SHORT STORY WRITING: TRUE UNIVERSALS

When deciding what to write a story about, I suggest staying away from the inner ideas committee. Resist brainstorming, blue sky thinking, flip chart listing and above all setting out one’s objectives.

Committees appear to put together most BBC sitcoms, for example. Which is why they’re usually based around a family. This is good committee thinking: let’s appeal to the widest demographic. Everyone has a family. It’s universal.

It’s also a default universal. When student son has run out of socks and pants he takes a bag of laundry home to his mother. When teenage daughter brings her first boyfriend home, Dad is jealous and disapproving. When it’s Christmas everyone eats turkey and argues a lot.
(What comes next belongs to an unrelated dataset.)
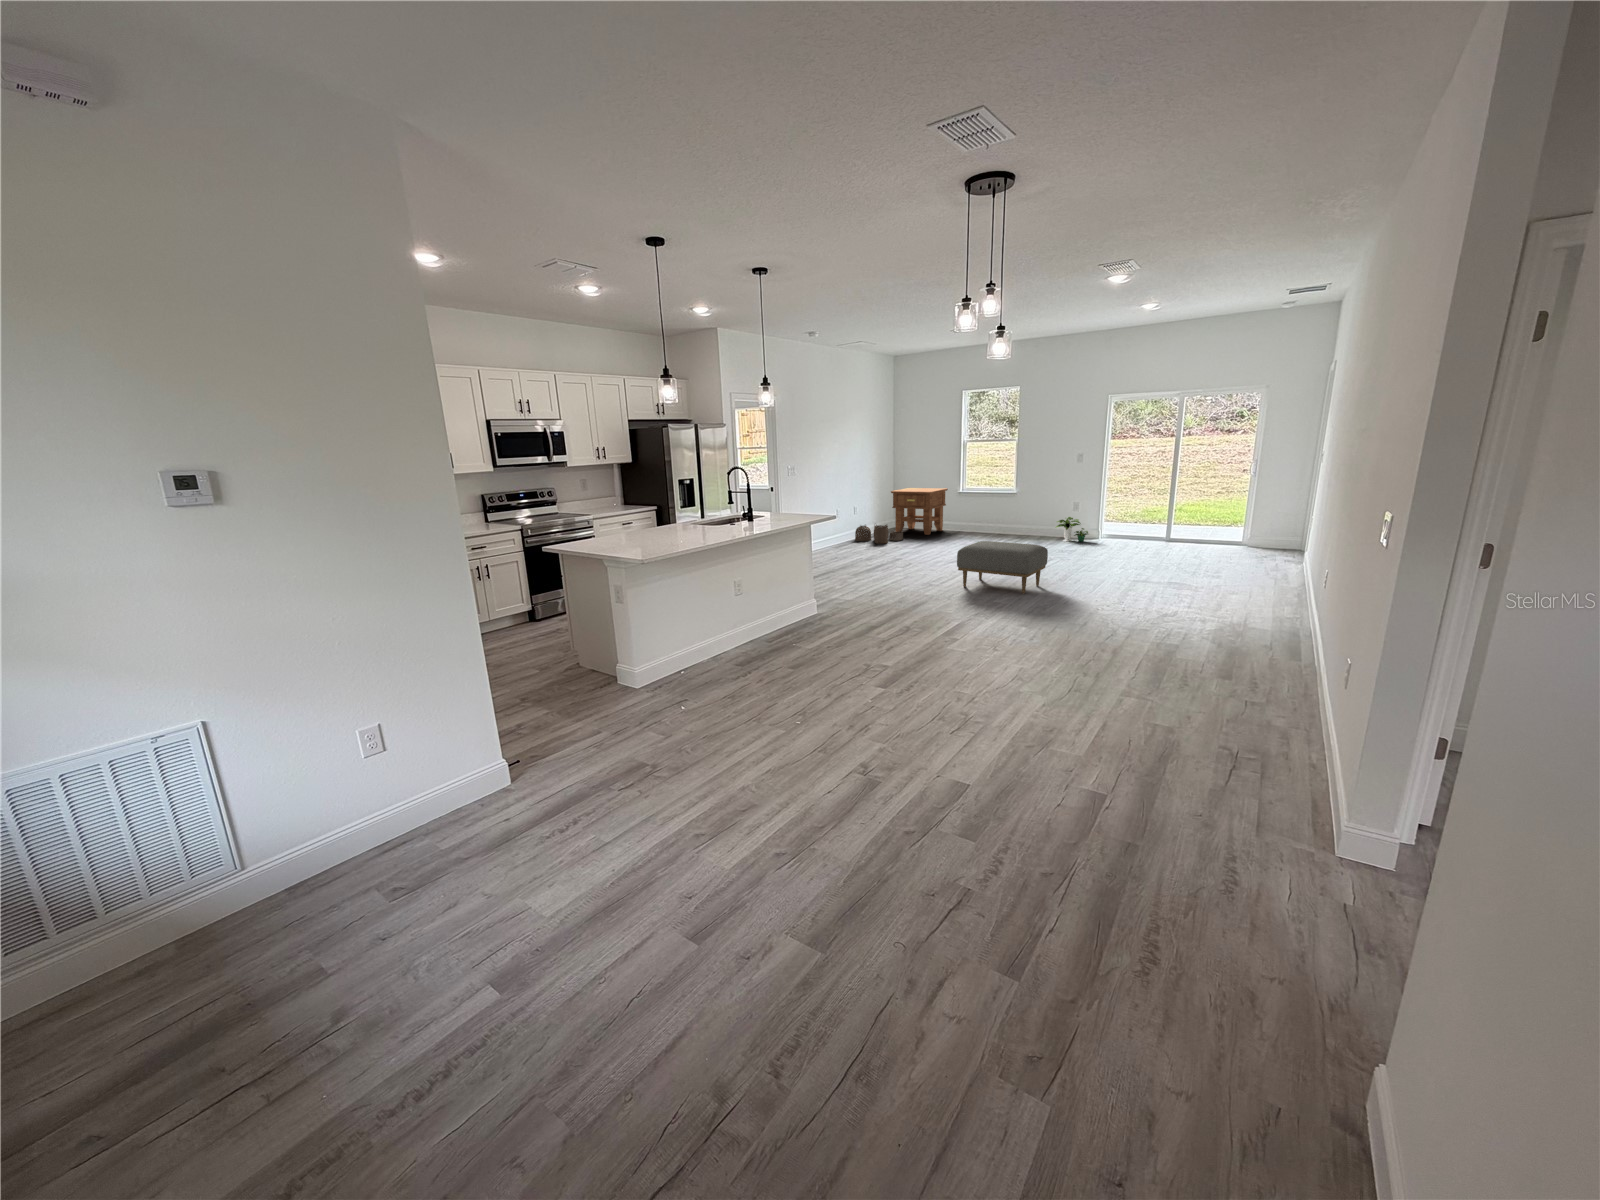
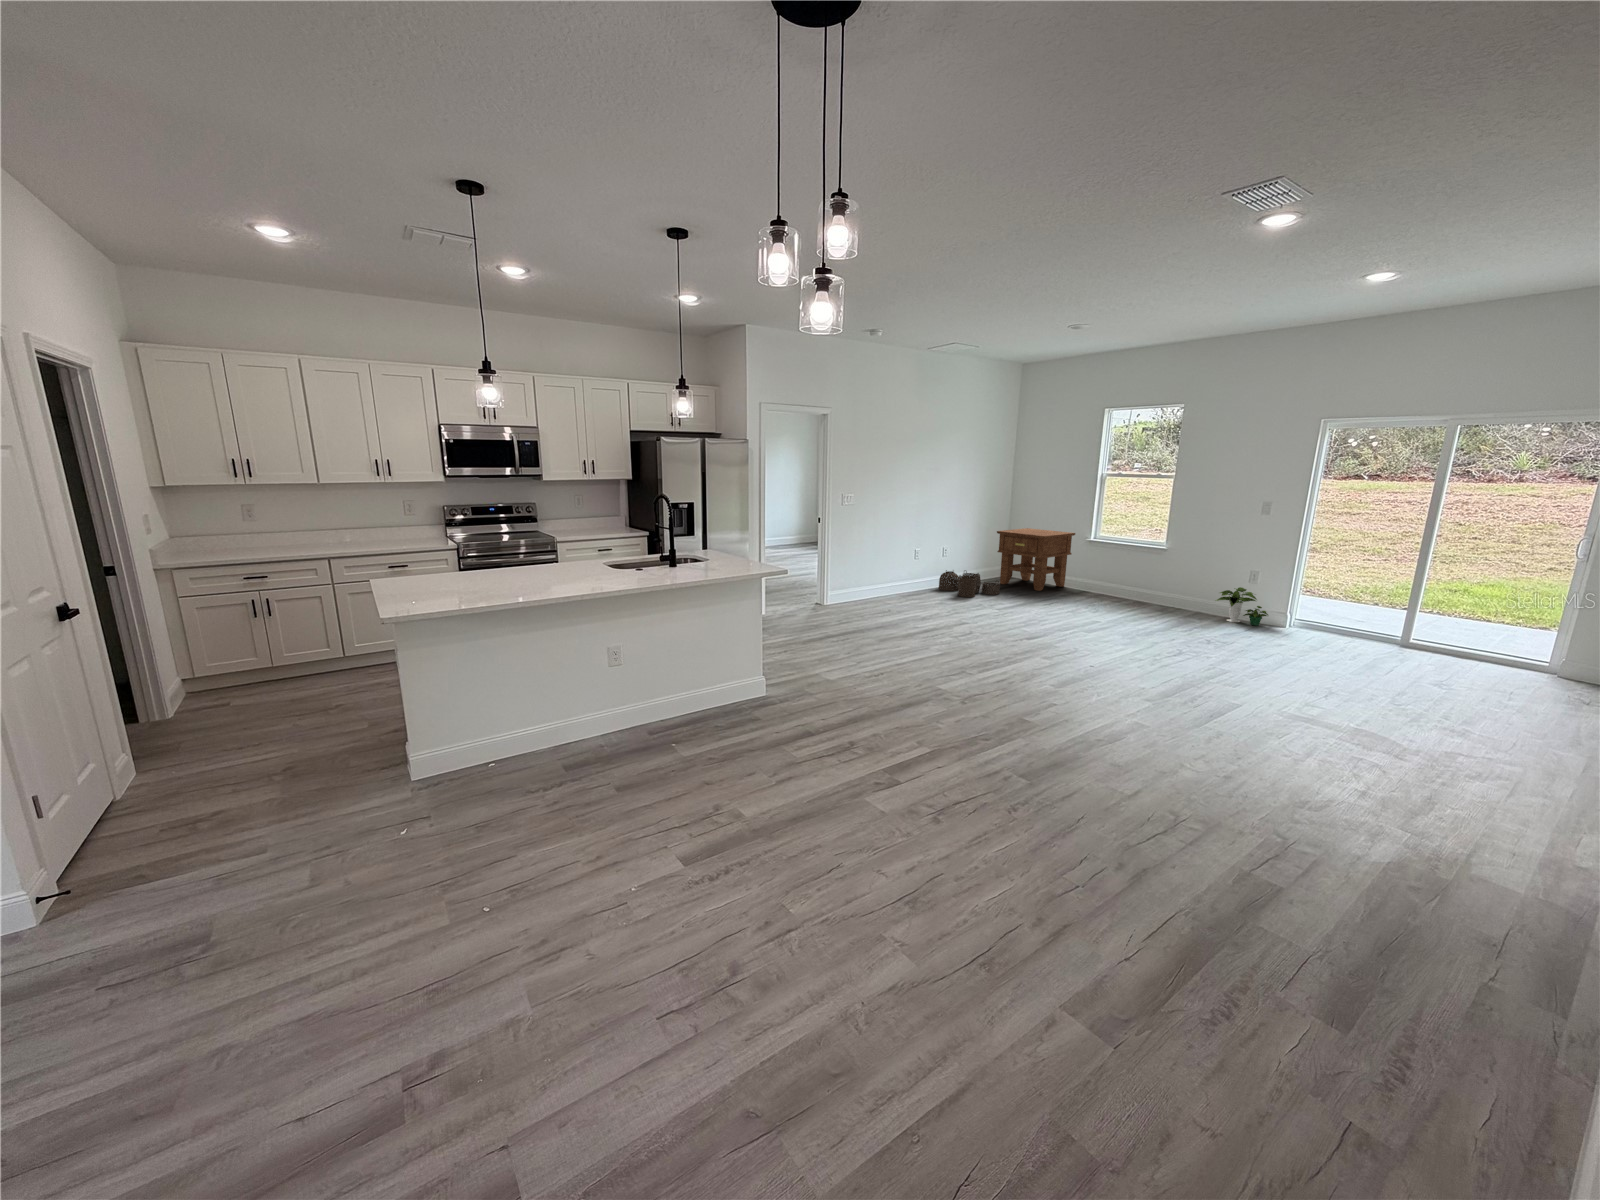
ottoman: present [957,541,1048,594] -> none [998,616,1140,705]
And because your characters are all acting by default, the writing is in danger of doing the same.

A non-blood family can be better to write about because then they need a reason to stay together; they won’t inevitably be drawn back into each other’s magnetic fields. The characters in ‘Red Dwarf’ and ‘The Big Bang Theory’ are non-blood families; therefore tensions that exist can actually be game-changing – someone might just walk out or join a new family. But won’t of course, because there’s another series on the way.

Default universals are everywhere: the office, the pub, funerals, weddings . . . none of which are bad ideas in themselves, just as long as they’re not made the reason for the story.

The point is, life itself is a series of default universals. We think we’re in control of where and how we spend our time and spirit but not really. Not unless we make special efforts to be, and are prepared to pay the price. Don’t want to do Christmas any more? Fine, stop sending cards, eating turkey, attending the office drinks party . . . But let’s just say that in one form or another, you’ll be explaining/defending your decision for the rest of your life. Much easier to just go with the default flow.

And you can do the same with your writing. A lot of fiction stays close to default universals, and it’s often popular. Presumably this is because it doesn’t poke at one’s spirit conscience. If you can read about the same default universals that govern your own life, and it’s officially endorsed by a publisher or TV company, then you can feel okay about sticking with it.

But good writing deals with true universals. What are they? Well, I don’t have a pat answer to this question. I’m writing this blog after reading a lot of short fiction and finding myself frequently mystified as to what the stories were actually about. Oh, they featured characters who did stuff and who suffered or rejoiced accordingly. But mostly they just travelled from A to Z in doing so. I couldn’t see why they’d bothered, in other words, other than to provide a set of actions for the reader to follow.

And I guess the obvious suspects as true universals are the things we all can not avoid: death, love, thirst, hunger, pain . . . instinctively, however, I think there needs to be more than those bare bones, at least for a good story to emerge.

So, perhaps one true universal is the death of oneself: the facing or avoiding thereof. Oneself being that comfortable collection of default universals we think is us but which is really just what everybody else tells us is us. Then, if you write a story about, say, a kidnapping, the surface point of it may be whether or not the victim escapes but the true point of it would be about how she reacts when the process of being taken shows her that her existing life is not nearly as solid as she thought it was.

Similarly, a good love story will never be just about whether or not the boy and the girl get together at the end. ‘Groundhog Day’ is such a good film because while on the surface it’s a will-they won’t-they love story, the true universal underpinning everything is the question of whether or not he’s prepared to change his existing self to be worthy of her love, and whether he has the means to do it.

True universals have to be disguised, I suspect, by default ones. This is because you can’t force people to face the truth. You have to let them choose to, when they’re ready, and they may never be ready. ‘Groundhog Day’s truth is disguised with a lot of humour and charm and novelty. The Bill Murray character is not a nice man at the start, so you can decide the film is really about how a nasty chap becomes a good egg; not that it’s about asking yourself how you might change to be worthy of the good people in your life.

I’m still thinking about this. But I suspect the difference between a great, memorable story and one that is just okay lies in the writer facing true universals in his own life then translating the process into a well-structured story full of resonance, even if the reader isn’t sure why exactly.